Extract provided:
A question I ask myself frequently is: "Am I the only person capable of making a decision?" I seem to cross paths with others who are not able to even choose what to have for dinner that night. I have relatives who are consumed with what color to paint their walls. I have friends who buy three shirts at a time because they need time to "think about it," and then end up returning all three of them.
I guess I really shouldn't be bothered by other peoples' indecisiveness, but I am. I tend to make snap decisions, and honestly, it's never come back to bite me. I always seem to know what I like and act accordingly. I've never been bogged down by, "should I do this or that?"
Where I really notice problems occurring is in groups of women. No one ever wants to take control. They will sit around for hours discussing where to go, what to do, etc. My former book club drove me over the edge. The person who organized it said up front, "I don't want to be in charge." That's fine, but without a leader, nothing went smoothly. Members would spend more time at meetings trying to decide what book to read next, than discussing the book we had just read. More often than not, I'd end up saying, "I'd really like to read such-and-such" and voila! We'd have our next book.
My small group I'm involved with at church is the same way. I chose the first two books we studied. One was good, the other not so good. At our meeting last week, no one had any ideas on what we should do next. So we took a field trip to a Christian bookstore. After wandering around with the group for 20 minutes, I couldn't take it anymore. I thumbed through a few group study books, grabbed the one that looked best and simply said, "I like this one." And would you believe they all jumped on it?

What the task requires: Change "bookstore" to "library" in the essay on making decisions, and give the passage from "My small group" up to and including "jumped on it?" with that swap made. The entries after the essay aren't needed for anything here.

Record set:
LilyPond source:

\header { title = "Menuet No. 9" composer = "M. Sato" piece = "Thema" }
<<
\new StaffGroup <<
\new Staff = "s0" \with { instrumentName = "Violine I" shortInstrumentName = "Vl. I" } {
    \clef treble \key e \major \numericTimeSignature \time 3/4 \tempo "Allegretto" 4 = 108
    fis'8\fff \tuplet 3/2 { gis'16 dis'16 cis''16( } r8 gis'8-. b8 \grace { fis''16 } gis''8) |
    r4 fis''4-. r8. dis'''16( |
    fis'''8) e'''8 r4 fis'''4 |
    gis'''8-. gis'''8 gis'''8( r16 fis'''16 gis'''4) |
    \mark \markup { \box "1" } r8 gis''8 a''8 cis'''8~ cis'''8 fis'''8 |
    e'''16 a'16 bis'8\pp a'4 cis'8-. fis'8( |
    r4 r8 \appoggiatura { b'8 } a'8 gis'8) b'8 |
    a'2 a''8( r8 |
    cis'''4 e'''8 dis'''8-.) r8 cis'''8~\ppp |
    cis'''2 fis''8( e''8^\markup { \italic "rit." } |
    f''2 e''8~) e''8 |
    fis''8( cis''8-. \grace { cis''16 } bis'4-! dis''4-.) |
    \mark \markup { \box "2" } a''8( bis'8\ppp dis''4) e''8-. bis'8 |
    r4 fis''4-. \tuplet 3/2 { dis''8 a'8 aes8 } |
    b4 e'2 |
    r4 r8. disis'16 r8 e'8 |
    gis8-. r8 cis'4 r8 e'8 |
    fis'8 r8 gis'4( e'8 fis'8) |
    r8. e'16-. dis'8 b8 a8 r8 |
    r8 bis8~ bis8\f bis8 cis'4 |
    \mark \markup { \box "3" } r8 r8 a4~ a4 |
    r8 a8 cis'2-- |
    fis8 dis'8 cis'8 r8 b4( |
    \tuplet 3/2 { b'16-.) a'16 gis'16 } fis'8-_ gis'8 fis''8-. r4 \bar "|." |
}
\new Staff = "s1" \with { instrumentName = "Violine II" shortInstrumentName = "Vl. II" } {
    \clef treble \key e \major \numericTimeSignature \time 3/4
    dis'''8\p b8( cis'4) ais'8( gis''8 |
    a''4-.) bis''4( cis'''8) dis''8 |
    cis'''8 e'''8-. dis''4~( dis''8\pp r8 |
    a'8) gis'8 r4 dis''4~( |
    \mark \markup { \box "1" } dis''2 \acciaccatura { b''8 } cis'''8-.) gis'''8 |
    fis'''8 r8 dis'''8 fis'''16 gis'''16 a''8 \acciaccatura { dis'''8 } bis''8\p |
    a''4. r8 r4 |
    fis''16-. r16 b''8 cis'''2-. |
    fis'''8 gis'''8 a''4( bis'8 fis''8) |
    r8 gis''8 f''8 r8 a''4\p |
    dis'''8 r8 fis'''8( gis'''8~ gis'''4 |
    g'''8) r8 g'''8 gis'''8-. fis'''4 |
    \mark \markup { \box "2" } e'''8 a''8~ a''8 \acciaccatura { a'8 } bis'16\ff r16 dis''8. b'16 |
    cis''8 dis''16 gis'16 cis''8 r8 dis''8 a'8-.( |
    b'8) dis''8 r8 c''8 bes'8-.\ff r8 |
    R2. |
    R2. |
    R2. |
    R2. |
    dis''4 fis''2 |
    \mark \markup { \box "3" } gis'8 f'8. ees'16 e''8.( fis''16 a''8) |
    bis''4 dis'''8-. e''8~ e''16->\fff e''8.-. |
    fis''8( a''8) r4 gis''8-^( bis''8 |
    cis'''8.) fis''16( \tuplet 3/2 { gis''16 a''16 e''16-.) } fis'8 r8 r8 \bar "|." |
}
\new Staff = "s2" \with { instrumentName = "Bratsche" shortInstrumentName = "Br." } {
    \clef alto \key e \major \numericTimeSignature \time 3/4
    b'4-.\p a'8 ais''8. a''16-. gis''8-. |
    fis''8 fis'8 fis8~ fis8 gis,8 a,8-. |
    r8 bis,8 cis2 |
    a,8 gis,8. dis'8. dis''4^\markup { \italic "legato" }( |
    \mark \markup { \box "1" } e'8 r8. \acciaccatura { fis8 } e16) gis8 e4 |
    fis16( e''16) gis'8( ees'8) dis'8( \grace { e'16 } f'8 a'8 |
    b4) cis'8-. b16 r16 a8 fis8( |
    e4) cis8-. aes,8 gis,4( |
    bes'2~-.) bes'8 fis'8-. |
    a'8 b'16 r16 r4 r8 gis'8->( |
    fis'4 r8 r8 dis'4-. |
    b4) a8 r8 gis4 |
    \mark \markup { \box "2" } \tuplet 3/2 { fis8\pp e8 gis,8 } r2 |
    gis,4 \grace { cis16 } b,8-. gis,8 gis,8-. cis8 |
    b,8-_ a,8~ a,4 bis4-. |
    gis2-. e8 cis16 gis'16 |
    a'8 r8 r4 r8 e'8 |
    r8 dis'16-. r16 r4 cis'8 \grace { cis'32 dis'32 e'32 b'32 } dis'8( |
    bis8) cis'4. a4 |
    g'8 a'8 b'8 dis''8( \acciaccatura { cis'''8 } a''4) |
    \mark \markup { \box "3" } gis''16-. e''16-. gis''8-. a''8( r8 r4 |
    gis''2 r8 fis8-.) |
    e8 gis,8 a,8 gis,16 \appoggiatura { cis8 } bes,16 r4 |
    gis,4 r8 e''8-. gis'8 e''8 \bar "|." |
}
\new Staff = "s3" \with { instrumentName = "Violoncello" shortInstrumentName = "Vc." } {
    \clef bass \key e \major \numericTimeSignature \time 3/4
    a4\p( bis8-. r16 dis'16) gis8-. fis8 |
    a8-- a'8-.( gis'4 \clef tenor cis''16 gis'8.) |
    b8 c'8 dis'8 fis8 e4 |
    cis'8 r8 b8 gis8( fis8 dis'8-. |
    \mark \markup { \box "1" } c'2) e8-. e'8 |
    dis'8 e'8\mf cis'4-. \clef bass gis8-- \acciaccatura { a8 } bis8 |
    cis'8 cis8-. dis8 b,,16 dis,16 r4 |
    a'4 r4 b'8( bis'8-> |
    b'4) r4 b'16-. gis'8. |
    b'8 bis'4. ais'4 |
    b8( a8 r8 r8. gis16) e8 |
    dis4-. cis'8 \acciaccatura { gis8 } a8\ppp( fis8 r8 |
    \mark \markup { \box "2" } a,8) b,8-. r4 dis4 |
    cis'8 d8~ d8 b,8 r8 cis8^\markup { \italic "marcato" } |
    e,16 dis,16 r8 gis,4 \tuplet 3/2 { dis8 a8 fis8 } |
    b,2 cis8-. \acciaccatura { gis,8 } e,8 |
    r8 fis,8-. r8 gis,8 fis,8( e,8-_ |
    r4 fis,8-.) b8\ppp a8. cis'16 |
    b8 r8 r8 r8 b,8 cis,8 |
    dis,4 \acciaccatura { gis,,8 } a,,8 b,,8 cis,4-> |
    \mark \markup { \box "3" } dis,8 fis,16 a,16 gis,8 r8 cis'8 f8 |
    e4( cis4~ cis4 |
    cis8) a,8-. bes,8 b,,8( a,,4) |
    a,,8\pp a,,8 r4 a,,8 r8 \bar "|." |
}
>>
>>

Response:
My small group I'm involved with at church is the same way. I chose the first two books we studied. One was good, the other not so good. At our meeting last week, no one had any ideas on what we should do next. So we took a field trip to a Christian library. After wandering around with the group for 20 minutes, I couldn't take it anymore. I thumbed through a few group study books, grabbed the one that looked best and simply said, "I like this one." And would you believe they all jumped on it?